The Knights recorded their worst ever start to a season (13 straight losses) and were consigned to last place for the entire year. They did however win 8 of their last 11 games thanks to the return of superstar Andrew Johns, but it wasn't enough for them to avoid the wooden spoon. They also recorded their then equal worst ever defeat - a 50-0 thrashing by the Parramatta Eels in round 14 (this was reversed in round 20). During this match, an EnergyAustralia Stadium attendant ran onto the field, trying to tackle Parramatta's Daniel Wagon before he scored in the 78th minute.

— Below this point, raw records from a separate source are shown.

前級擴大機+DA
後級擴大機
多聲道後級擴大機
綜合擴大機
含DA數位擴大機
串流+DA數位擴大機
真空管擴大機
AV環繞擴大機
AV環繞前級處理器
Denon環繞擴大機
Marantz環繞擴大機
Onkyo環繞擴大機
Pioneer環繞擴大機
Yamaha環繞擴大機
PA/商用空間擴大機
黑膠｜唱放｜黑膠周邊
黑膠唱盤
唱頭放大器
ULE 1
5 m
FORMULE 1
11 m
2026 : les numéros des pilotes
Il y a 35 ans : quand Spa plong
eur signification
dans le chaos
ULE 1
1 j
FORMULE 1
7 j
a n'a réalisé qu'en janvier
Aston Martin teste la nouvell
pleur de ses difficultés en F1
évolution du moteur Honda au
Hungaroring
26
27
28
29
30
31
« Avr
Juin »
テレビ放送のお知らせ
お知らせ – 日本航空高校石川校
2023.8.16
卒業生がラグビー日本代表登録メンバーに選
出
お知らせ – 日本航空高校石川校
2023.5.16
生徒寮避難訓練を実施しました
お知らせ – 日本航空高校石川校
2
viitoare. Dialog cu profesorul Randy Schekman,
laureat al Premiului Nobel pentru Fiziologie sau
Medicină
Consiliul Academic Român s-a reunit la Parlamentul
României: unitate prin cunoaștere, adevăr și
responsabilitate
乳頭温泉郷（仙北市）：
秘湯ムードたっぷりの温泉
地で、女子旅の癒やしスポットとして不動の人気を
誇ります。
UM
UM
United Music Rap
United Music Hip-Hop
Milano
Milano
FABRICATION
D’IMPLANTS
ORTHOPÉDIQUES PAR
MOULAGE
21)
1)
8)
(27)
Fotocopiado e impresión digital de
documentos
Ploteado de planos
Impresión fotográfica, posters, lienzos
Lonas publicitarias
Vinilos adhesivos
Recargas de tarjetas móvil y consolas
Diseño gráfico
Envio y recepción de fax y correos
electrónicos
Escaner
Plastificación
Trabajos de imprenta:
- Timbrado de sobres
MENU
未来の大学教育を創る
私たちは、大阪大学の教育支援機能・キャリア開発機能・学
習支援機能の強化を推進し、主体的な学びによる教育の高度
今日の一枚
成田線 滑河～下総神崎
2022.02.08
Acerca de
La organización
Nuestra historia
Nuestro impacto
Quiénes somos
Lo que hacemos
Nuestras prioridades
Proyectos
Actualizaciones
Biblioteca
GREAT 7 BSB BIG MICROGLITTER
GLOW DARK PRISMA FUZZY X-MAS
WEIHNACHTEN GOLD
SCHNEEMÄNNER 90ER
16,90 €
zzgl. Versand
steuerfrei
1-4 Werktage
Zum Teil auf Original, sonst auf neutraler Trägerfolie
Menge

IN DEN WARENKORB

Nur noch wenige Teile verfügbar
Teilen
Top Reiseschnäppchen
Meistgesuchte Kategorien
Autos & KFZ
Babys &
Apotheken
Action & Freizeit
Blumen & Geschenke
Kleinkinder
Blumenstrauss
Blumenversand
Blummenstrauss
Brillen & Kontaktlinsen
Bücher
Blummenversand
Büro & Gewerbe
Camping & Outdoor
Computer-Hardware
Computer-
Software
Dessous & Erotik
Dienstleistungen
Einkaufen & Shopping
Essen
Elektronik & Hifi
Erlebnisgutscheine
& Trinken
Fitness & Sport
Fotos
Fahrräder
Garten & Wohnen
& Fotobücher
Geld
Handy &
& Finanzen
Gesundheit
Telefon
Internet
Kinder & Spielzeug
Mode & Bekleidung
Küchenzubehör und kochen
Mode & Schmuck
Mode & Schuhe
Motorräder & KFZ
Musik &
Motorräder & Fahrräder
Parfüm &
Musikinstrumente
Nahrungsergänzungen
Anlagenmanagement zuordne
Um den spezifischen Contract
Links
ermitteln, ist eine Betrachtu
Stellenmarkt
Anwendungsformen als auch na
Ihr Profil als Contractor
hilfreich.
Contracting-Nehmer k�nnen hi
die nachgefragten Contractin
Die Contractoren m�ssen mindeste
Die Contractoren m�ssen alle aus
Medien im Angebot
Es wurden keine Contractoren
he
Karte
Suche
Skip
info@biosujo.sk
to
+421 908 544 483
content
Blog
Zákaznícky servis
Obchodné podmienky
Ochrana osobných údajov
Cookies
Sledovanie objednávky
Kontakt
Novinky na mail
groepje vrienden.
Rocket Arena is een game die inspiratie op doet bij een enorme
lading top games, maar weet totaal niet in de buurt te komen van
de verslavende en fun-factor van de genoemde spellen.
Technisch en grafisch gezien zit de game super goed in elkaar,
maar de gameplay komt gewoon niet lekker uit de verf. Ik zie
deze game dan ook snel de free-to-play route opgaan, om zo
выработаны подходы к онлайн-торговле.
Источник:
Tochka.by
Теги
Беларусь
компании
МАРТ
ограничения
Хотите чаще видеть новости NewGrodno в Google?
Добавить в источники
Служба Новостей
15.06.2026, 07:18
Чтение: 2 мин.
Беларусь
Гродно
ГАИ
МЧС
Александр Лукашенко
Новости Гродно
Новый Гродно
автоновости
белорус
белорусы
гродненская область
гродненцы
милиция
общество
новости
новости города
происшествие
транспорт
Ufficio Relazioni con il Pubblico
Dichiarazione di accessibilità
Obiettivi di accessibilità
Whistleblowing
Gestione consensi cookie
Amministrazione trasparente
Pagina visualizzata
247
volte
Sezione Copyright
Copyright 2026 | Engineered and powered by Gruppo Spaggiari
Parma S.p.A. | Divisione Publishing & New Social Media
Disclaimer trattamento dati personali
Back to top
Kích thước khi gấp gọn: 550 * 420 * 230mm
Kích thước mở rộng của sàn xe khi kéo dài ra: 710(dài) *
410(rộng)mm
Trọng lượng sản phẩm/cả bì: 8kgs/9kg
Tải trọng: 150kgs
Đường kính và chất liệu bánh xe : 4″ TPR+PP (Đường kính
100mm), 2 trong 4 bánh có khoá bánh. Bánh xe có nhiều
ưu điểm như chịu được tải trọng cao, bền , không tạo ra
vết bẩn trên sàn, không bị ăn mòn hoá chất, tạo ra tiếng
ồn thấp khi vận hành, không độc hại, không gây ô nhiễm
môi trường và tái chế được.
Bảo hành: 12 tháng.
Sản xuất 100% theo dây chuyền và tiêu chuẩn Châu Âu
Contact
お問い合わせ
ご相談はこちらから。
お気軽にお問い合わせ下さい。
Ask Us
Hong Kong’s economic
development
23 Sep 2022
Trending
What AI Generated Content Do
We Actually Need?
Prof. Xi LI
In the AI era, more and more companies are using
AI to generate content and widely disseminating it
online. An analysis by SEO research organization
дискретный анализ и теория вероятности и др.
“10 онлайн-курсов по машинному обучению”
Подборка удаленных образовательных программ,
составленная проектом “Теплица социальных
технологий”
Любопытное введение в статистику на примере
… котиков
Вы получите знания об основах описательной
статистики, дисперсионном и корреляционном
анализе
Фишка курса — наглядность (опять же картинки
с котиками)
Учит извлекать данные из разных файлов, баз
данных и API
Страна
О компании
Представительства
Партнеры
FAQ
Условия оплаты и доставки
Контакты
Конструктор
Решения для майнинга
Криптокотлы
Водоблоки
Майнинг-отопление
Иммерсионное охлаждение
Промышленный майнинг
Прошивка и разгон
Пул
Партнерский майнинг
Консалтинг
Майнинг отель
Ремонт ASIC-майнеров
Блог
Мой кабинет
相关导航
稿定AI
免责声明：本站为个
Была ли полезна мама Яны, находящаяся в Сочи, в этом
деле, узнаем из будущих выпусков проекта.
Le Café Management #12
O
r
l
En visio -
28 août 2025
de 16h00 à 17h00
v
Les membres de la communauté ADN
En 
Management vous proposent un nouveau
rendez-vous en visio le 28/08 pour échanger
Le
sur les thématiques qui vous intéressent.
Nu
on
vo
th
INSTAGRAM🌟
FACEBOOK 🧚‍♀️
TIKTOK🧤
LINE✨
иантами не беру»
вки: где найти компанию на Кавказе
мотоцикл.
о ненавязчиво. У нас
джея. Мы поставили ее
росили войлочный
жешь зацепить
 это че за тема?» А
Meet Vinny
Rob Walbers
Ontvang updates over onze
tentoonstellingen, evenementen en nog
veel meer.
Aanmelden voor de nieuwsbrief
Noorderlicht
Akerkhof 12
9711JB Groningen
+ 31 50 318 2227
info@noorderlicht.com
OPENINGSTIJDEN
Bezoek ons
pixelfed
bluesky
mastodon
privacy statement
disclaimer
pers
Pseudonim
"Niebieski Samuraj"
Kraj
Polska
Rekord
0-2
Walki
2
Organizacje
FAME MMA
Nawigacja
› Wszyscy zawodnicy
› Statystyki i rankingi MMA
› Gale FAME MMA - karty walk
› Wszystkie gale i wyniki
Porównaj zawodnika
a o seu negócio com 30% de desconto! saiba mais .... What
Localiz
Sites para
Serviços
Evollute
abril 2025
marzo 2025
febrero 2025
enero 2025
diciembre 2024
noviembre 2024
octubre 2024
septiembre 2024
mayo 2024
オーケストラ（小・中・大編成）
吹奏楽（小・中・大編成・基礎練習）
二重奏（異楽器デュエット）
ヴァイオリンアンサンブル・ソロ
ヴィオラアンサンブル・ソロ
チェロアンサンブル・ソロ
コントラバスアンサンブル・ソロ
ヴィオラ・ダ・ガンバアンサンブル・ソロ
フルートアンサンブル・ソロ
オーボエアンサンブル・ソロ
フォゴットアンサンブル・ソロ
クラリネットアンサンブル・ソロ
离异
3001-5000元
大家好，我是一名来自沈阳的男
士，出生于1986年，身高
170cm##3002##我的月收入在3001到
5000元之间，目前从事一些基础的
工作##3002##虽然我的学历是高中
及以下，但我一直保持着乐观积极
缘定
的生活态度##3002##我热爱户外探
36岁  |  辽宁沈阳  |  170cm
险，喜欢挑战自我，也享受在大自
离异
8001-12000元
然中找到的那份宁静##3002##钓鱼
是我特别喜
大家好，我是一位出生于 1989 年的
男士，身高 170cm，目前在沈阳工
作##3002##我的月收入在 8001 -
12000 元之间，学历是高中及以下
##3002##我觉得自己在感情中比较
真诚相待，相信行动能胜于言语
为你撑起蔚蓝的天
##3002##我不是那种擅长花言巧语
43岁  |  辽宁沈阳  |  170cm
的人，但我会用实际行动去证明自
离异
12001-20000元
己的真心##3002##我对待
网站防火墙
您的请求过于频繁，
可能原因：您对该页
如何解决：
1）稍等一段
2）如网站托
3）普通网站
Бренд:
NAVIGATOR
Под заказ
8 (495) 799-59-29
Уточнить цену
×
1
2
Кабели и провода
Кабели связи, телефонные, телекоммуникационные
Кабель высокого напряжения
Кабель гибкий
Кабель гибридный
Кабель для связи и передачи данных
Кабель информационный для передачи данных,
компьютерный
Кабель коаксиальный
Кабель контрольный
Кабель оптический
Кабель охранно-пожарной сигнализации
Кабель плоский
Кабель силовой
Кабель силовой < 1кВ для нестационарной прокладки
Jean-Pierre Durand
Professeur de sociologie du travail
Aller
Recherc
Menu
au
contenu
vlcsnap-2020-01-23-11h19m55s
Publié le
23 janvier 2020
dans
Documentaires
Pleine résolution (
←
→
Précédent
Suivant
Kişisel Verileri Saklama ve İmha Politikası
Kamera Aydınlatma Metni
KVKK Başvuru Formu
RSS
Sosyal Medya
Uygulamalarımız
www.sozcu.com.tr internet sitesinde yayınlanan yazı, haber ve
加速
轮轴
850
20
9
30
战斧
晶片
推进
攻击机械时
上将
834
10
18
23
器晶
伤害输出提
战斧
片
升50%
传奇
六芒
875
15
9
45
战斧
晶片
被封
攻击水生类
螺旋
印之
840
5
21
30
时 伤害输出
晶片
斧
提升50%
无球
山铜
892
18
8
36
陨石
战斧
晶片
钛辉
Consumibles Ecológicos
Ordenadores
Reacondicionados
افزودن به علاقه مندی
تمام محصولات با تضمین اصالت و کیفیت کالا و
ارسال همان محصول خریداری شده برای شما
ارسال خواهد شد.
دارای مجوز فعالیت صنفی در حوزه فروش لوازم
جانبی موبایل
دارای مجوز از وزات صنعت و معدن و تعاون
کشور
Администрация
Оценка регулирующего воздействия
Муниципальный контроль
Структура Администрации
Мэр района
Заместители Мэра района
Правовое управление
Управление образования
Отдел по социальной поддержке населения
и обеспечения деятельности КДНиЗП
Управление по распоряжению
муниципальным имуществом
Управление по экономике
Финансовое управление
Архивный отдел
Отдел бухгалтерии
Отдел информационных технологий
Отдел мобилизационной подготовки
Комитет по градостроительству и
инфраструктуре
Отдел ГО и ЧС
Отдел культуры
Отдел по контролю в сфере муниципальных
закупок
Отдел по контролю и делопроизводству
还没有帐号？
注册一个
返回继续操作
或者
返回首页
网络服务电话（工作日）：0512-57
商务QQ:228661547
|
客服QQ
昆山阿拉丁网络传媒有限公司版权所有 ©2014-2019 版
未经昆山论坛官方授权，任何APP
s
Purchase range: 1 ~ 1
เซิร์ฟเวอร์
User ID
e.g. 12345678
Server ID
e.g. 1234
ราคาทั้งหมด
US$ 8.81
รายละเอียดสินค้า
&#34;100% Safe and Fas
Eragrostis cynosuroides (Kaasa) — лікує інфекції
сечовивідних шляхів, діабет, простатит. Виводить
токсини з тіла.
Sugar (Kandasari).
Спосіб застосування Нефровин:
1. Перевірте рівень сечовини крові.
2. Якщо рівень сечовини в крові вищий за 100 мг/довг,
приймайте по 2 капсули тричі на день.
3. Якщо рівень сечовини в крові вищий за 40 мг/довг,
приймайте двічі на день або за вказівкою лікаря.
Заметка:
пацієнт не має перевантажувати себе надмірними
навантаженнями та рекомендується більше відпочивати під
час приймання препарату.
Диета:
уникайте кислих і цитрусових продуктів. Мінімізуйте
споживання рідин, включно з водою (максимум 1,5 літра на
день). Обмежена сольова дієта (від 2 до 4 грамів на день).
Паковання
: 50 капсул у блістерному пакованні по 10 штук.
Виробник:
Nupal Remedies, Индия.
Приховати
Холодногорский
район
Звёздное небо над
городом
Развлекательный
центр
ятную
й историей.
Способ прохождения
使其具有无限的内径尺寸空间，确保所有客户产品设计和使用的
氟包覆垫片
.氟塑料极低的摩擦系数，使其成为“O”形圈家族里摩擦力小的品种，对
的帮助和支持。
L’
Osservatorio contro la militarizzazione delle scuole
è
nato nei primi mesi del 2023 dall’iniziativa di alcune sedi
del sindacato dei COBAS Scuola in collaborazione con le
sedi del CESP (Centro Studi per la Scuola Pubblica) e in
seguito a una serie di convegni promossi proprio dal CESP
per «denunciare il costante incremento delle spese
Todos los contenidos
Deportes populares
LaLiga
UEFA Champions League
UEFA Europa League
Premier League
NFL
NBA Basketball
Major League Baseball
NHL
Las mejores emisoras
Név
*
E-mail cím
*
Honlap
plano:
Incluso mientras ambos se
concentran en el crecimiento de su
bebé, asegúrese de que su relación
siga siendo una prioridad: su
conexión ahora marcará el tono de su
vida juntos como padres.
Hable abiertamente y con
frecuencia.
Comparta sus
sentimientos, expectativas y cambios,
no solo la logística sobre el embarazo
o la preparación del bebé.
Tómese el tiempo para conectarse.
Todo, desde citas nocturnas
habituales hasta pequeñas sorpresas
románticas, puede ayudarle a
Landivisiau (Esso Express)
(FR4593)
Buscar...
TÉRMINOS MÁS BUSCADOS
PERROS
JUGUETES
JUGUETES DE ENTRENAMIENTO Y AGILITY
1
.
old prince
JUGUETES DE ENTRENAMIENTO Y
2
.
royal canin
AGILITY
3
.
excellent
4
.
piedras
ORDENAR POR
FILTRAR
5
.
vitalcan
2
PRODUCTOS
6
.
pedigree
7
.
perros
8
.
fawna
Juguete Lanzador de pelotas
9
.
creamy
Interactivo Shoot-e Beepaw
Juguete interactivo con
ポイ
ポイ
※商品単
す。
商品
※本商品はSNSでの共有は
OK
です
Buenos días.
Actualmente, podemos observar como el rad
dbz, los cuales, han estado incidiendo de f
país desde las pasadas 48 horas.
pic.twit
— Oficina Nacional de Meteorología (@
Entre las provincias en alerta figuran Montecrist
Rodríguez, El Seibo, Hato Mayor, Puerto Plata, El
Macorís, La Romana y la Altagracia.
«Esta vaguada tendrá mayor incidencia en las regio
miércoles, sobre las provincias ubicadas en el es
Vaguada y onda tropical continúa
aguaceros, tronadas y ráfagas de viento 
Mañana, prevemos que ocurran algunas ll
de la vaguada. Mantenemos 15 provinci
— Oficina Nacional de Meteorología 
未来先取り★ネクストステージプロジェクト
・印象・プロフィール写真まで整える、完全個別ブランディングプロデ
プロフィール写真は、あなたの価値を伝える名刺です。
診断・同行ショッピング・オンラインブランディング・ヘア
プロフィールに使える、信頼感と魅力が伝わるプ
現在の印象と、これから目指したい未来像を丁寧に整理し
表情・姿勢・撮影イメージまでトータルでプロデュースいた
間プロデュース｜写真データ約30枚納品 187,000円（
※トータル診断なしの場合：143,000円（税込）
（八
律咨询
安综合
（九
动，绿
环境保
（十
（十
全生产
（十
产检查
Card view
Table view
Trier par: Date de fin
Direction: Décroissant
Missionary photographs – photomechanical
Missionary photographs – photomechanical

Notable wins in 2005 included wins against Penrith in round 16 (a 28–24 win after trailing 14–0 at halftime), the Knights' first win for 2005, in round 18 against eventual runners-up North Queensland, and then a six-match winning run which included the scalps of eventual minor premiers Parramatta (who then failed to make the Grand Final), defending premiers the Bulldogs (who then failed to make the finals altogether) and the Warriors (whose greatest player Stacey Jones was playing his final home match). It culminated in a 44-14 thrashing of Cronulla (the Knights led 34–0 at halftime before easing off in the second half), the club's biggest win for the season. A loss to the St. George Illawarra Dragons in the final round confirmed Newcastle's wooden spoon, but it was actually the Rabbitohs' win over the Sharks which confirmed Newcastle's last placing for the season in the first place.